DBT Corner: Learning to Pause with the STOP Skill
Updated: Apr 29
“Between stimulus and response there is a space. In that space is our power to choose our response. In our response lies our growth and freedom.” -Viktor Frankl
I love this quote by Viktor Frankl. He speaks to the power that lies in being able to pause before reacting to our impulses. And by being able to do so, we can make choices that feel empowering and authentic to us. However, being able to pause when we are triggered or emotional can be difficult. People often share that they struggle to pause when they are feeling strong emotions and aren’t quite sure where to begin the process of stopping before reacting. This can be frustrating and upsetting, especially when there are painful, harsh, or long-term negative consequences to reacting impulsively in the moment.
DBT Therapy offers numerous tangible skills that clients can use in their everyday lives in order to start feeling better physically, mentally, and emotionally. It is one of the things I love most about DBT, as clients often share their wish for practical tools they can implement throughout their day in order to notice improvements in their well-being and relationships. One very powerful skill is the STOP skill. This skill is meant to be used in order for us to pause and reflect mindfully before taking action in all kinds of situations. Here, I will go through each step within the STOP skill and how it can be implemented.
The four steps in the STOP skill are:
STOP - Don’t react. Freeze. Don’t move. Don’t react to your emotions immediately.
TAKE A STEP BACK - This can be literal or figurative. Physically remove yourself from the triggering situation. Take a few deep breaths. Count to 10. Do anything that will stop you from reacting impulsively in the moment.
OBSERVE - Become mindful of what is happening physiologically, emotionally, and mentally. Explore what is upsetting or triggering you. Ask yourself what you want your intended outcome to be. How do you want to feel about yourself at the end of this situation? How do you want others to feel?
PROCEED MINDFULLY - Identify an approach or behavior whose outcome you will feel satisfied with. Identify a way of coping with the situation that will not escalate the crisis, or make things worse. Figure out a way to move forward that will lead toward long-term positive outcomes.

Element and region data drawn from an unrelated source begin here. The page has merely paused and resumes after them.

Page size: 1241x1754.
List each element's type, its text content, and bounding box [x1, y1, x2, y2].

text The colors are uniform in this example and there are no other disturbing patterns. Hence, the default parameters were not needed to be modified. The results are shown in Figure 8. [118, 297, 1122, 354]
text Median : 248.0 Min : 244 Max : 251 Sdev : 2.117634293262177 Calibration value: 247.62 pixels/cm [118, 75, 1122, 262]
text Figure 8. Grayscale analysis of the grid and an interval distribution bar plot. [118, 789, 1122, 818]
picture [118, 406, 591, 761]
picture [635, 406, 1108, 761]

The STOP skill can be used in both small and significant situations. You can pause before taking a phone call and ask yourself if you are ready and able to engage in that conversation. You can pause before sending an angry text. You can stop before saying yes to a commitment or obligation and let someone know you will get back to them later. You can pause before yelling or insulting your partner. By finding ways to pause, you can develop awareness of your emotions, what they are communicating to you, and constructive ways in which to engage in a behavior that helps relieve a difficult emotion and avoid an unwanted, regrettable outcome.
In learning how to pause and reflect, it can help to develop awareness of the physiological cues that are alerting you to an impulsive reaction you may have. This can be the first step in learning to pause. Take a moment and ask yourself how your body reacts when you get angry, for example. Does your heart race? Do your fists clench? Do your muscles tighten? Does your body temperature rise? By taking note of these physiological cues, you can notice when these sensations arise during conflicts or arguments, and use them as your opportunity to pause and use a tool such as the STOP skill.
I also invite you to find some moments to pause within your day, as a means of practicing how to use the STOP skill. When can you find some moments to stop within your day and turn inward? What do you notice when you give yourself this opportunity? What kind of clarity does pausing offer you, both personally and in your relationships?
The STOP skill can be one of the most effective ways of learning how to manage difficult emotions and our reactions to them. As we build this skill, we can avoid making numerous snap decisions that we later regret. We can begin respecting our own boundaries along with proceeding thoughtfully in our interactions and relationships with others. Indeed, even the smallest pause can go a long way in achieving long-term harmony within our lives.